EXTRACT PROVIDED
Is School Psychology the programme for you?
School Psychology could be the right program for you, if:
- You enjoy working with children or adolescents.
- You have an eye for the bigger picture, but are also capable of providing care at an individual level.
- You are capable of or are interested in integrating psychological, administrative and legal knowledge for good work results.
Mental Health Care Psychology
In the Dutch health care system, only MHC psychologists (GZ-psychologen) are licensed to practice psychology unsupervised. ‘GZ-psycholoog’ is a legally protected professional title in Dutch health care, registered in the BIG-register. MHC psychologists are generalists who can work in several different settings, for example private practices, somatic health care (medical psychology), psychiatry, institutions for disabled people, forensic psychology, nursing homes, and rehabilitation centres.

REQUIRED ACTIONS
• 1. Decide whether each statement agrees with the extract on School Psychology and Mental Health Care Psychology, answering yes or no and quoting the words that settle it: (a) In the Dutch health care system, any psychologist may practice psychology without supervision. (b) The title "GZ-psycholoog" is registered in the BIG-register. (c) Nursing homes are among the settings where MHC psychologists can work.
• 2. Summarize the extract on School Psychology and Mental Health Care Psychology in two sentences.

SOURCE MATERIAL
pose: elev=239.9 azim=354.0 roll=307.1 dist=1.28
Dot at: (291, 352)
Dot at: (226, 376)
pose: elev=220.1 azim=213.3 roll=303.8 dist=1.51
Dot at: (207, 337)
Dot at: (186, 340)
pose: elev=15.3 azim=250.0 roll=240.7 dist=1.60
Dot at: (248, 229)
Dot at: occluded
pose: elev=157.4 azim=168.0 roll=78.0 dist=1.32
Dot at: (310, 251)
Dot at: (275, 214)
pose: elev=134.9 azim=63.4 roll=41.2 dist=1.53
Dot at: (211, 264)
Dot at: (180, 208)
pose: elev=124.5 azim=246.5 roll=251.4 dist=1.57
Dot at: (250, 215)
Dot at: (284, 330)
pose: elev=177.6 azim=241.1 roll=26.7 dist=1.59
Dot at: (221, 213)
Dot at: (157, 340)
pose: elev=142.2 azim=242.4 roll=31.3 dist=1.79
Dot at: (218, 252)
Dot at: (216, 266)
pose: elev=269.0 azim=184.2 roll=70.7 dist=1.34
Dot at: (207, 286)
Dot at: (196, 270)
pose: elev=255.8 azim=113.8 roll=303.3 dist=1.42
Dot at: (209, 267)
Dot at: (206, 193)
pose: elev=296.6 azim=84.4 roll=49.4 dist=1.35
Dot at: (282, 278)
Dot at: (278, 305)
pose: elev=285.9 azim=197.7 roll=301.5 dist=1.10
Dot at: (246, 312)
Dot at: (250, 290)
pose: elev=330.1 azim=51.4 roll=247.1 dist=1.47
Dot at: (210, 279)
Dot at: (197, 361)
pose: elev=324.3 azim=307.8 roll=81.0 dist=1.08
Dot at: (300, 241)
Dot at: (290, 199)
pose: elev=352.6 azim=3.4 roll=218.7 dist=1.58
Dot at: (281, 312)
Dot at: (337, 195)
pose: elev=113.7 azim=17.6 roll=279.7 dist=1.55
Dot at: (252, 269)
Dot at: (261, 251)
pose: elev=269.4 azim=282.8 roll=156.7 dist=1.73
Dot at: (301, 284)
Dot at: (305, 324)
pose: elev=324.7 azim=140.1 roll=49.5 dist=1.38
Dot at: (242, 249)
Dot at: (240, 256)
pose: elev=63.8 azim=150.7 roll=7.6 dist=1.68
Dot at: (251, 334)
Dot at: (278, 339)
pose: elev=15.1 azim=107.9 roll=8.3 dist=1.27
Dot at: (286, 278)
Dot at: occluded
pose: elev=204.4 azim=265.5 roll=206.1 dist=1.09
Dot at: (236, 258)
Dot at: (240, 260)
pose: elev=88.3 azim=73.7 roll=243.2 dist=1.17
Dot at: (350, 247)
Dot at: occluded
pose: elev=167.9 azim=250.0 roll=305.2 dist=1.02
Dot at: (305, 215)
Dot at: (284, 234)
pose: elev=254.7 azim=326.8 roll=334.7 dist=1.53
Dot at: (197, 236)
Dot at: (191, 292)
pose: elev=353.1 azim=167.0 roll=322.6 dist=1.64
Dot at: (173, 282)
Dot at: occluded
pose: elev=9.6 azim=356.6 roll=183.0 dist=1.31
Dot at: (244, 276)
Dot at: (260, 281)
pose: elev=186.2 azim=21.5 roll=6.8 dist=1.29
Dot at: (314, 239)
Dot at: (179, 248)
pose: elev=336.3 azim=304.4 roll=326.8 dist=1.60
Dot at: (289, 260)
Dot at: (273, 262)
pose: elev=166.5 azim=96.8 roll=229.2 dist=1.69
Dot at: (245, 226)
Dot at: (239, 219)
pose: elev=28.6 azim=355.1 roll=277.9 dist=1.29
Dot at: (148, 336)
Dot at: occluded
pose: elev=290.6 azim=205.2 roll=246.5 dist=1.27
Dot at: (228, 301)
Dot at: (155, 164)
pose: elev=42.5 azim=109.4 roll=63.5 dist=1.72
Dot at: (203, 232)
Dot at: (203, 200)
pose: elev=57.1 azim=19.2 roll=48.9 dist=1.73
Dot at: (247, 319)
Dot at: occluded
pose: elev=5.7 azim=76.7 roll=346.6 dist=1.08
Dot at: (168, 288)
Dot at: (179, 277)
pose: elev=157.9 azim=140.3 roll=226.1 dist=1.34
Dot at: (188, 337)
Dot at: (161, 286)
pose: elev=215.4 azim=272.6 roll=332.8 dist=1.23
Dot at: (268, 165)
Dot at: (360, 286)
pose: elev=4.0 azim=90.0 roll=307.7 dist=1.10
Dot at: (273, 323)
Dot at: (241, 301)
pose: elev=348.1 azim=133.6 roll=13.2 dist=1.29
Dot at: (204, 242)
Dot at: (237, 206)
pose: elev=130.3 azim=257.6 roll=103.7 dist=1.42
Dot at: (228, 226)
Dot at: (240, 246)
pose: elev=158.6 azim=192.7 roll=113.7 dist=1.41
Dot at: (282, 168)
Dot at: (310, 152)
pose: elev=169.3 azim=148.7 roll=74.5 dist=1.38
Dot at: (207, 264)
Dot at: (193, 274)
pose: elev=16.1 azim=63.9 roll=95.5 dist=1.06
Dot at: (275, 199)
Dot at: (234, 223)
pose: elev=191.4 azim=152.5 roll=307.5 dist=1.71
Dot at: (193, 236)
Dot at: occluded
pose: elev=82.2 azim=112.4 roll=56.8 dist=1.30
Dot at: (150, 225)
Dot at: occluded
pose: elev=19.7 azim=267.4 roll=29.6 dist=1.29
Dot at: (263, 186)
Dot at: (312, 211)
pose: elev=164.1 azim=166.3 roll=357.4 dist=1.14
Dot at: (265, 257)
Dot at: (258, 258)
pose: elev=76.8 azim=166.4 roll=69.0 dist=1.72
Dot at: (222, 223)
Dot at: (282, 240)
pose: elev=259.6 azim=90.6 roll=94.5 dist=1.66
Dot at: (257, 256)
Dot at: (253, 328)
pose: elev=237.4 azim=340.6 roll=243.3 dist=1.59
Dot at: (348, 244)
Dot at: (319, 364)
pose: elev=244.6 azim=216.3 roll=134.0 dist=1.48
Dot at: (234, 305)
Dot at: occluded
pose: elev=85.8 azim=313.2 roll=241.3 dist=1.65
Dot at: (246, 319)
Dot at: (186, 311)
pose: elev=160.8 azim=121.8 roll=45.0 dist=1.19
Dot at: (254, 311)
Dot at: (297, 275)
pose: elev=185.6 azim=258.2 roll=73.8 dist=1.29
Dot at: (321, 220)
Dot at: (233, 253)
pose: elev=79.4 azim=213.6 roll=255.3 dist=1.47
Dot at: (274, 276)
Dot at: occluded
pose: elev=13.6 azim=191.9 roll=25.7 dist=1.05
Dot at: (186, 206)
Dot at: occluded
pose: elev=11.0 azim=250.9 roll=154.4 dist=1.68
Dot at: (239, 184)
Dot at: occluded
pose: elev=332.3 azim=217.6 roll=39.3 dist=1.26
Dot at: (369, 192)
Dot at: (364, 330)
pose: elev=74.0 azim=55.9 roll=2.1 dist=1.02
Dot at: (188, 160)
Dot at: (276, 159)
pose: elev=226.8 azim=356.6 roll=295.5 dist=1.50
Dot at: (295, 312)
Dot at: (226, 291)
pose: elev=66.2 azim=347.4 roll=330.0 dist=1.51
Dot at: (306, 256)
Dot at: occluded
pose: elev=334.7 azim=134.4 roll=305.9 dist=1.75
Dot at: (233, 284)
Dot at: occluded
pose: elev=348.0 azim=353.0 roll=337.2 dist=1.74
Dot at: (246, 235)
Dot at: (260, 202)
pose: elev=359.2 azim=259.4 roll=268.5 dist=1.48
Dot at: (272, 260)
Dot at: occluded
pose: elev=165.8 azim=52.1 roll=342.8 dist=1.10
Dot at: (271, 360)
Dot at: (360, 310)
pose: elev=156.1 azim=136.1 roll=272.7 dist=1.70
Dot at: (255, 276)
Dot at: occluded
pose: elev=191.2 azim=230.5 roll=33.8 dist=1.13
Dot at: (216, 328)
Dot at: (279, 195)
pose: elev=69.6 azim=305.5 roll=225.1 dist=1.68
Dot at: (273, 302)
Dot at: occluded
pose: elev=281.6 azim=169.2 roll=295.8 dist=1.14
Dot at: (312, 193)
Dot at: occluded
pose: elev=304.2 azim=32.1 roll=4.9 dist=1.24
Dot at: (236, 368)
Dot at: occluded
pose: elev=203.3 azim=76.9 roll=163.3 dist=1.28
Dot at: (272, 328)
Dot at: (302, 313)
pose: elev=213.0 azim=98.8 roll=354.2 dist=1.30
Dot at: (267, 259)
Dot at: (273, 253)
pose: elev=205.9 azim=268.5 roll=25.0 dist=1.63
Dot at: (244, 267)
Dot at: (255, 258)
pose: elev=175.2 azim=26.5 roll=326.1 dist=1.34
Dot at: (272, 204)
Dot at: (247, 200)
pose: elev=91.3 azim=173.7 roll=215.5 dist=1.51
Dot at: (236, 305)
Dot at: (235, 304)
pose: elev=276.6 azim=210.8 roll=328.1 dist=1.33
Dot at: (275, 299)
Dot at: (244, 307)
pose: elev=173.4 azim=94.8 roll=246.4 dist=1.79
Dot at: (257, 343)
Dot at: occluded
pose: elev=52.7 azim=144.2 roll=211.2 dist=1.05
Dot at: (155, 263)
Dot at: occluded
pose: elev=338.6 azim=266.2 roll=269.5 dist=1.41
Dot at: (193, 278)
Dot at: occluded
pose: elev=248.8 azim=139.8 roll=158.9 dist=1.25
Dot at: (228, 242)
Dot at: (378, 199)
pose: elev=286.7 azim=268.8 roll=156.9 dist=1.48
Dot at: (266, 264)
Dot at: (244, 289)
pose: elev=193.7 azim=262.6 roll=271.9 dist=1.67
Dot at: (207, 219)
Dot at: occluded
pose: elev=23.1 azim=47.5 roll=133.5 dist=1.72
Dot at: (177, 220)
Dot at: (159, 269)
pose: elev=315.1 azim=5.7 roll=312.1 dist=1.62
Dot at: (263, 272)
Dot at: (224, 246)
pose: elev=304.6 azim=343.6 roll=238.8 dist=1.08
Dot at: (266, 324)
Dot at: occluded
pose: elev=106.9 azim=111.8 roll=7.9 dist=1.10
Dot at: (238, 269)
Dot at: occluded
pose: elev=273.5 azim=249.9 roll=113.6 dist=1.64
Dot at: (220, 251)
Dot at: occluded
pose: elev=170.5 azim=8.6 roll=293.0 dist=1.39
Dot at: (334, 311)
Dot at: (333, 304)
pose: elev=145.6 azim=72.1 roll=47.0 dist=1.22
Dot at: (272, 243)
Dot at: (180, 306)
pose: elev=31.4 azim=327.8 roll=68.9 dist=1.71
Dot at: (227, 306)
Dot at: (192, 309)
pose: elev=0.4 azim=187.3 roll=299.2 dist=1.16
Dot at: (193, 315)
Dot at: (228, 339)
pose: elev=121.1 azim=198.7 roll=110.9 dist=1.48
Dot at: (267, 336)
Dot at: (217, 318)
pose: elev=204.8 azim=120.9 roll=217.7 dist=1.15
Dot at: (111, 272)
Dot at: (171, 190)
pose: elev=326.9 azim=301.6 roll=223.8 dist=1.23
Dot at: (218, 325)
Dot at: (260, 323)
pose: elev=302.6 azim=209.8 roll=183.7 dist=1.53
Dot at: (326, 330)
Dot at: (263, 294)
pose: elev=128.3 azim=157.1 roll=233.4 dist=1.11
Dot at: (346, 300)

ANSWER LIST
• 1.
(a) No: "only MHC psychologists (GZ-psychologen) are licensed to practice psychology unsupervised"
(b) Yes: "‘GZ-psycholoog’ is a legally protected professional title in Dutch health care, registered in the BIG-register"
(c) Yes: "forensic psychology, nursing homes, and rehabilitation centres"

• 2. School Psychology may suit people who enjoy working with children or adolescents, who can see the bigger picture while also providing individual care, and who can or want to integrate psychological, administrative and legal knowledge. In Dutch health care only MHC psychologists (GZ-psychologen), whose title is legally protected and registered in the BIG-register, may practice psychology unsupervised, and as generalists they can work in settings such as private practices, psychiatry and nursing homes.